8.27.2008

I never cease to be amazed

"In April, scientists from around the world met in Norway at the first international In Vitro Meat Symposium to discuss the potential for mass-producing lab-grown meat... Researchers predict that that, within a few years, meat could be grown in giant bioreactors for about $5,500 a ton... At about $3.50 a pound, that's less than what most consumers now pay for hamburger."

this is what I read last night in vegnews magazine before falling asleep. I'm surprised I didn't have nightmares. this process is disgusting to think about - almost as disgusting as analyzing where real meat comes from.

it'd be good for the cows, of course, if meat was to be only grown in labs. better for the environment - more available land, more forests, less greenhouse gases, etc. but ew, it's going to take a lot of really amazing PR work for "franken-meat," as it was dubbed by l.a. times columnist patt morrison, to be a success consumer-wise.

also, as americans, we eat too much meat. this is hardly a point of debate. it's one of the main reasons that a lot of vegetarians and vegans choose to eat the way they do. lab-grown meat completely undermines the health aspect of being vegetarian.


and a side note: don't have ben and jerry's "lighten up" chocolate fudge brownie frozen yogurt for breakfast, especially when it's the last thing you ate before falling asleep.

8.04.2008

to those concerned for my sanity:

I wonder how it is that people still find so much value and wisdom in the writings of shakespeare or the musings of philosophers from thousands of years ago. how is it that what jesus said is still so relevant, so completely relevant. and how is it that the words of peter maurin, spoken more than 60 years ago, are able to describe me and my life at this moment more accurately than anything I could ever say.

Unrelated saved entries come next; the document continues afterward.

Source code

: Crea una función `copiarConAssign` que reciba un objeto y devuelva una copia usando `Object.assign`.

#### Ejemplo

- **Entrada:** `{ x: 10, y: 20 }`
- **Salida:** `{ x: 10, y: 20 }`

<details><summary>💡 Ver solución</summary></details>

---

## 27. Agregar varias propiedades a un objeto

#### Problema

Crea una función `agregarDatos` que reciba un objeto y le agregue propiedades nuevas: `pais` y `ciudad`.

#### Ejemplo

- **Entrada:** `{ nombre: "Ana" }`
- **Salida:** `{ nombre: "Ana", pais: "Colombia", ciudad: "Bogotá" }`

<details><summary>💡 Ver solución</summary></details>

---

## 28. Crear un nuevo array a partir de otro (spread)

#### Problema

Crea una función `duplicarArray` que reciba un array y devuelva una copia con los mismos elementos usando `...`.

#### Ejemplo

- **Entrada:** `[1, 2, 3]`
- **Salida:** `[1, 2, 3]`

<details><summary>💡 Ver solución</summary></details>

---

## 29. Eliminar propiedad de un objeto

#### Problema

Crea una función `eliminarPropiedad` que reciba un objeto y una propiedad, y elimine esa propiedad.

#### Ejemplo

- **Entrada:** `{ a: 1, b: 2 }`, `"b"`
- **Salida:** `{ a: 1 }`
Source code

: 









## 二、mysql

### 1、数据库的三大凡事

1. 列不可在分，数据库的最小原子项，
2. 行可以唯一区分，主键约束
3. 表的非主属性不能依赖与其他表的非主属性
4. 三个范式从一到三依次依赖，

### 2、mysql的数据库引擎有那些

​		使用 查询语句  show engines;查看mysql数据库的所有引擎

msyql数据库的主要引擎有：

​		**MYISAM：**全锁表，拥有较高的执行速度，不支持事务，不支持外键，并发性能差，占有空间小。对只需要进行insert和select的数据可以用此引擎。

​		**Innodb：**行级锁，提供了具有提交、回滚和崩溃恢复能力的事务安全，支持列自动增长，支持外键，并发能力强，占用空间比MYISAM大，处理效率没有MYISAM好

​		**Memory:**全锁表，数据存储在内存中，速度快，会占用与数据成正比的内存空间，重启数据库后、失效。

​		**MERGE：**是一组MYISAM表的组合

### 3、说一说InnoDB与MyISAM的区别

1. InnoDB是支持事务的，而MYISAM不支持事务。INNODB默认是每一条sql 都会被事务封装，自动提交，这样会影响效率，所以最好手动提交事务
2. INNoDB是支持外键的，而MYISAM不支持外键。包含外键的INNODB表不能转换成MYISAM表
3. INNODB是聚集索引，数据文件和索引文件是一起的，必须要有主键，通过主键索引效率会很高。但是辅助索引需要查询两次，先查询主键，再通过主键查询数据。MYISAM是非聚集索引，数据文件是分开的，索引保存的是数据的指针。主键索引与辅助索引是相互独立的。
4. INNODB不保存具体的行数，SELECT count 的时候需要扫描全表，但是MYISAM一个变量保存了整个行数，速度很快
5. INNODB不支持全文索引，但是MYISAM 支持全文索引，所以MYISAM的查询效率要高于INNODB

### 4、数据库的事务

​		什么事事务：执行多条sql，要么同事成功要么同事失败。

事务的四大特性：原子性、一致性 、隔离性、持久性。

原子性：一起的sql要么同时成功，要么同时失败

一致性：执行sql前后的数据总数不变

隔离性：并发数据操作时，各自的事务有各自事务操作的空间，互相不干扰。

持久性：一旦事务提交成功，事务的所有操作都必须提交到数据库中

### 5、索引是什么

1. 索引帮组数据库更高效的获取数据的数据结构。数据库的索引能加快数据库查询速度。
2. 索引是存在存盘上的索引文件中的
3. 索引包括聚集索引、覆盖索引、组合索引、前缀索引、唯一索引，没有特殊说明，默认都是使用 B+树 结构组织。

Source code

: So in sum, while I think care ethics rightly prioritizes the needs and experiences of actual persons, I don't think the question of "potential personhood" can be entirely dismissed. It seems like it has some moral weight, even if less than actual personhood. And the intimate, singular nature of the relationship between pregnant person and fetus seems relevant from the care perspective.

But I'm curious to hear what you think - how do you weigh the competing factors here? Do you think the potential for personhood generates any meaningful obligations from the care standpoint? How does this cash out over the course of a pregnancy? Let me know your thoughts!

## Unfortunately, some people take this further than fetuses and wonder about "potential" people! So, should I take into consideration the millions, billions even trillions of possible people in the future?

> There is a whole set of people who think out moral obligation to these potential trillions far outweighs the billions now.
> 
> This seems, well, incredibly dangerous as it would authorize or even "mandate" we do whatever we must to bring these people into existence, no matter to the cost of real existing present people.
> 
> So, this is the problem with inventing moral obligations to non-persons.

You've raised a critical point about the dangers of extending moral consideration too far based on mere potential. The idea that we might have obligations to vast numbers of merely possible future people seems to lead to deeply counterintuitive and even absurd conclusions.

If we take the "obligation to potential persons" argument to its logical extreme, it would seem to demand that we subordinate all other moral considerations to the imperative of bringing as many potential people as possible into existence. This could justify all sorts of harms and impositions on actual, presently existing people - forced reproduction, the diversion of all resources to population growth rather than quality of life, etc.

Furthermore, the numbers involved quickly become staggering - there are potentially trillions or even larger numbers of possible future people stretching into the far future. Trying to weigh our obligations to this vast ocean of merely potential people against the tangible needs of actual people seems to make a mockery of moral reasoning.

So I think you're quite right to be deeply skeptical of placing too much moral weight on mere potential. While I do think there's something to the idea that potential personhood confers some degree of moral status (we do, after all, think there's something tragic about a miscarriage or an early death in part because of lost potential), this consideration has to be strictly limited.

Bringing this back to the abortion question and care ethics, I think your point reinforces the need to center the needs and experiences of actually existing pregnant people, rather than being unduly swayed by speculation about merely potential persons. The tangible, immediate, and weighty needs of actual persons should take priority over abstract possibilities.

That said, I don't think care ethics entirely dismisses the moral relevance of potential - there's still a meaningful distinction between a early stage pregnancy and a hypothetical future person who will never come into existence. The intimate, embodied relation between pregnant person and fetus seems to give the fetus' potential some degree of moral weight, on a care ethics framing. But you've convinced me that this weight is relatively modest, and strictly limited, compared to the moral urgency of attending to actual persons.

"if I am crazy, it is because I refuse to be crazy in the same way that the world has gone crazy."

it can be frustrating to have conversations about the changes I've made and am making in my life. I hate that I feel like I'm using buzzwords or clichés to describe what is important to me. I feel like the majority of the people around me either care about the same things as me already, or they've been so overwhelmed by talk about "social justice" that it's like some kind of wall goes up as soon as the conversation begins. people hear what I say from behind the wall, with qualifications attached.

"yes, sweatshops are a very sad reality.. but they are a reality. and it's unrealistic to try and change all of your buying habits."

"mm, I know, that whole burma cyclone thing is just awful.. but you were in thailand so it's natural that you'd be more upset about this than normal people. plus you're still going through culture shock. things will settle down for you soon."

some people look at me like I'm crazy, caring so much about this stuff. it's like there's this unspoken, probably unconscious, justifying thought in their minds that makes my decisions seem unnecessary or absurd: "it doesn't affect you."

why won't you buy a $7 shirt at old navy? that seems a bit extreme.. it's just a shirt. plus it's already here, the damage is already done, you don't change anything by not buying it and it doesn't affect you anyway.

why won't you buy a mango? it's from thailand - you love mangoes! seriously, it's just a mango. plus it's already here, the fuel to fly it half-way around the world has already been used, the damage is already done and it doesn't affect you anyway.

it does affect me. it does a thousand times over.

I'm not just me. I'm not just me, going to my little college, interacting with my little circle of american friends and family, in my little bubble of a life. I am so much bigger than that. I am infinite. I am infinite because my God is infinite and my family is infinite, stretching over time and space. my brothers and sisters are abraham and sarah, mary magdalene and peter, francis of assisi and mother teresa, p'wara and p'jim, bunyalit and daa. I have thousands, yes millions of brothers and sisters that I have never met and will never meet in this stage of life. but that doesn't make them any less a part of my family. and just because I haven't looked into their eyes or know their names does not mean that it doesn't affect me. if they are hurting - if you are hurting - then I am hurting, because "my humanity is bound up in yours, for we can only be human together."